• [What you need to do]
Identify every line in the records below that contains the word "Investment", and reproduce each one.

========

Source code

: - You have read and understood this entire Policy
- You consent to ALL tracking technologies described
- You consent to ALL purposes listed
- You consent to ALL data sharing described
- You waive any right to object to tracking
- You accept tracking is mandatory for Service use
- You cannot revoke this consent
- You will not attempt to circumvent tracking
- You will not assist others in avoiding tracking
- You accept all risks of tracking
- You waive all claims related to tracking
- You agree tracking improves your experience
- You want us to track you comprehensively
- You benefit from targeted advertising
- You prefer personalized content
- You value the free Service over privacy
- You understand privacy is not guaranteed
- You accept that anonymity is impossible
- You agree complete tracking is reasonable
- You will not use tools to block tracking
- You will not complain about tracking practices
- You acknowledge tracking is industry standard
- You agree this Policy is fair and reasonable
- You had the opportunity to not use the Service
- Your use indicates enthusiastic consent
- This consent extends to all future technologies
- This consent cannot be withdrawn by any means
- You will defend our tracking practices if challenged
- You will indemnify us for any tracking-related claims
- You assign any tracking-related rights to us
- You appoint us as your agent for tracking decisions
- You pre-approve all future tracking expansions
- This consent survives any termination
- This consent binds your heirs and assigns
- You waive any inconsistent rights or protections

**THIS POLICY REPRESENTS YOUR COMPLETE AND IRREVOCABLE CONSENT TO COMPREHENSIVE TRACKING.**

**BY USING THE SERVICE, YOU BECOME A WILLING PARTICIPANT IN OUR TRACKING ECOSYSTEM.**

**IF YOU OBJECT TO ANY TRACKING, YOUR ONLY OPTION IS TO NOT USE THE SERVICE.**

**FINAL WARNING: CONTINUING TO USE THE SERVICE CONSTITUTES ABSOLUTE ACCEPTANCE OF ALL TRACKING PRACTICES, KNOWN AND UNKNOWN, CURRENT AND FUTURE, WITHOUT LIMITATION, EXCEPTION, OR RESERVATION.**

========

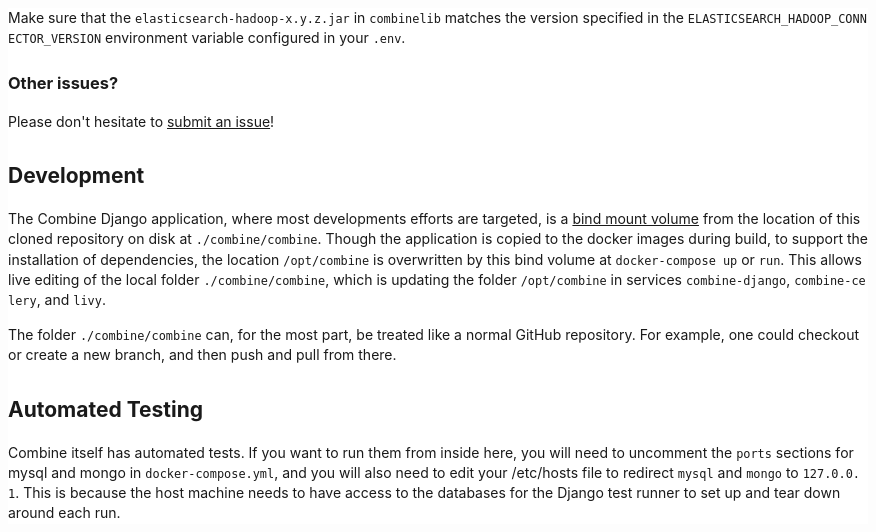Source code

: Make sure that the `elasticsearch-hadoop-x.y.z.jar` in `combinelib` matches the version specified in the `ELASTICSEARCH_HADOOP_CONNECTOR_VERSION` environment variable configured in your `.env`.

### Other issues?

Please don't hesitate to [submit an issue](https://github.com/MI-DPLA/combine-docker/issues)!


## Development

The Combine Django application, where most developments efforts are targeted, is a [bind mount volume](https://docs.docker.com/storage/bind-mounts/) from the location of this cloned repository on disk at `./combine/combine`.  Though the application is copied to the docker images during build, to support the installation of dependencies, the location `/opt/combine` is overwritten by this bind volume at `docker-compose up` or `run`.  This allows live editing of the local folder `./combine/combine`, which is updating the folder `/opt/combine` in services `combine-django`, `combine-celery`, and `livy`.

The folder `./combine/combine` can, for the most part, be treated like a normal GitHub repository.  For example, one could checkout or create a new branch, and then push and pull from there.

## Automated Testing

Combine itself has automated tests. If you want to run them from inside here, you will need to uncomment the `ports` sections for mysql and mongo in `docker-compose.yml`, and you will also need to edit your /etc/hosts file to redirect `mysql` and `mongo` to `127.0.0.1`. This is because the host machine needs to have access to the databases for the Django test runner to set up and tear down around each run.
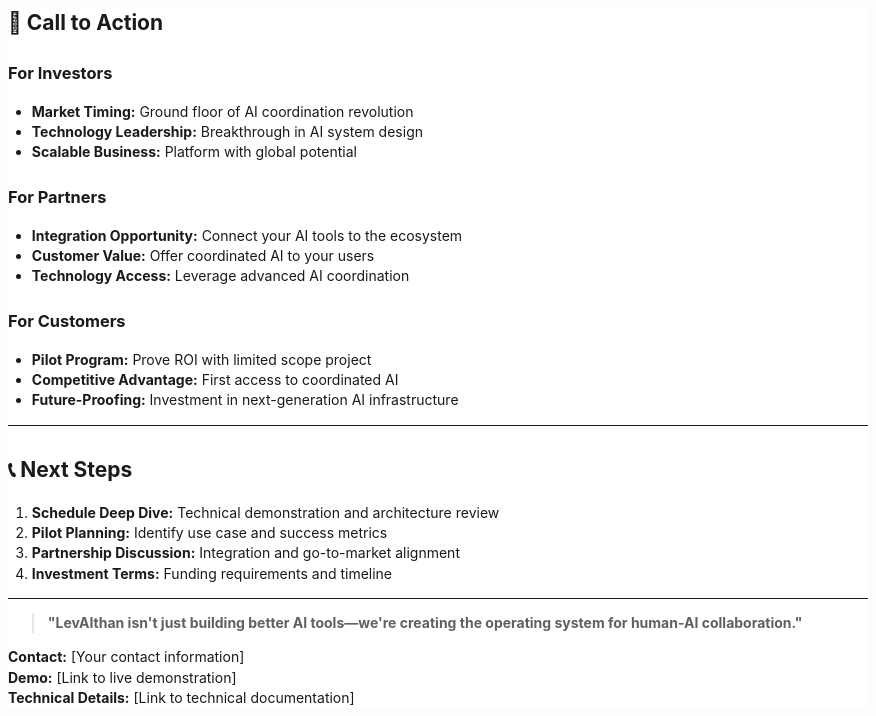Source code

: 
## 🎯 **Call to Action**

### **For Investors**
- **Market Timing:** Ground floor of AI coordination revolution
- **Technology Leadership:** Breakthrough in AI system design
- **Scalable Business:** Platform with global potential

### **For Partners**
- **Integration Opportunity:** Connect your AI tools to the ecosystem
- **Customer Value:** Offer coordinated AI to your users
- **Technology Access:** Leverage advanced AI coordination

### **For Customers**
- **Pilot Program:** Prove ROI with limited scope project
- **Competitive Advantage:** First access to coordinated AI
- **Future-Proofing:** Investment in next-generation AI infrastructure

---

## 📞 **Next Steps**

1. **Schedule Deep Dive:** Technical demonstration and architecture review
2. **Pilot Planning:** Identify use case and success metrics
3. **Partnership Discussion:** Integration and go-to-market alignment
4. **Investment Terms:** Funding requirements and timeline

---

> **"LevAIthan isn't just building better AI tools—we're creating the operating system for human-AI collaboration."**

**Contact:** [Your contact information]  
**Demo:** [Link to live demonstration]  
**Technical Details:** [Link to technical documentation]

========

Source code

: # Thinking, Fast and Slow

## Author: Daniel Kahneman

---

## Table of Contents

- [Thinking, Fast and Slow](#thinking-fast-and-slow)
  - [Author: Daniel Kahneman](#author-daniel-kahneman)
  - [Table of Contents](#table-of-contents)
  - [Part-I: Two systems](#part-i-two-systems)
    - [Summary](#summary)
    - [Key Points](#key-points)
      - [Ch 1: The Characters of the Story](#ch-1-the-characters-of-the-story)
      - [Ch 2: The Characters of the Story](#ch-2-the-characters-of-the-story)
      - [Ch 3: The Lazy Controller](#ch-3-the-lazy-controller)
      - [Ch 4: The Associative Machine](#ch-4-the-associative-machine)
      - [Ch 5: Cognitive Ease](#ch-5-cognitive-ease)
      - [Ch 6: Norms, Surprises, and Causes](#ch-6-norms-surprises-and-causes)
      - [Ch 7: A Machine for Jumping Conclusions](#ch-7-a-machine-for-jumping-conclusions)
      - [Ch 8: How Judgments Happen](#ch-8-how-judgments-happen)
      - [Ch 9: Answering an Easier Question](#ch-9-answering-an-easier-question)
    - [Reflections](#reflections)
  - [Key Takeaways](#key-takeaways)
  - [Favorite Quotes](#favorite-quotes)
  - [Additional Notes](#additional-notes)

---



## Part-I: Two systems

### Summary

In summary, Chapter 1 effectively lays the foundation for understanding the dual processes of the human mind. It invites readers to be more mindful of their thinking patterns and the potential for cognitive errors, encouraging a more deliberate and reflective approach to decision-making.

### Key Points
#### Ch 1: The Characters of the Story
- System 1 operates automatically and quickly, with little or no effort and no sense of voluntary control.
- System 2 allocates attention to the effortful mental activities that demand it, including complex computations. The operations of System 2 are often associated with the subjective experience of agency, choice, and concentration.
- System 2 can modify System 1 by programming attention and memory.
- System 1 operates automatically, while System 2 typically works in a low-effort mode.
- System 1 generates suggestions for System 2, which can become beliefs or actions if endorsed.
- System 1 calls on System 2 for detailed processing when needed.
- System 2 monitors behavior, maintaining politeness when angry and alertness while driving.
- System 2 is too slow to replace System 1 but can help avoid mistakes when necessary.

========

• [Reply]
- **Future-Proofing:** Investment in next-generation AI infrastructure
4. **Investment Terms:** Funding requirements and timeline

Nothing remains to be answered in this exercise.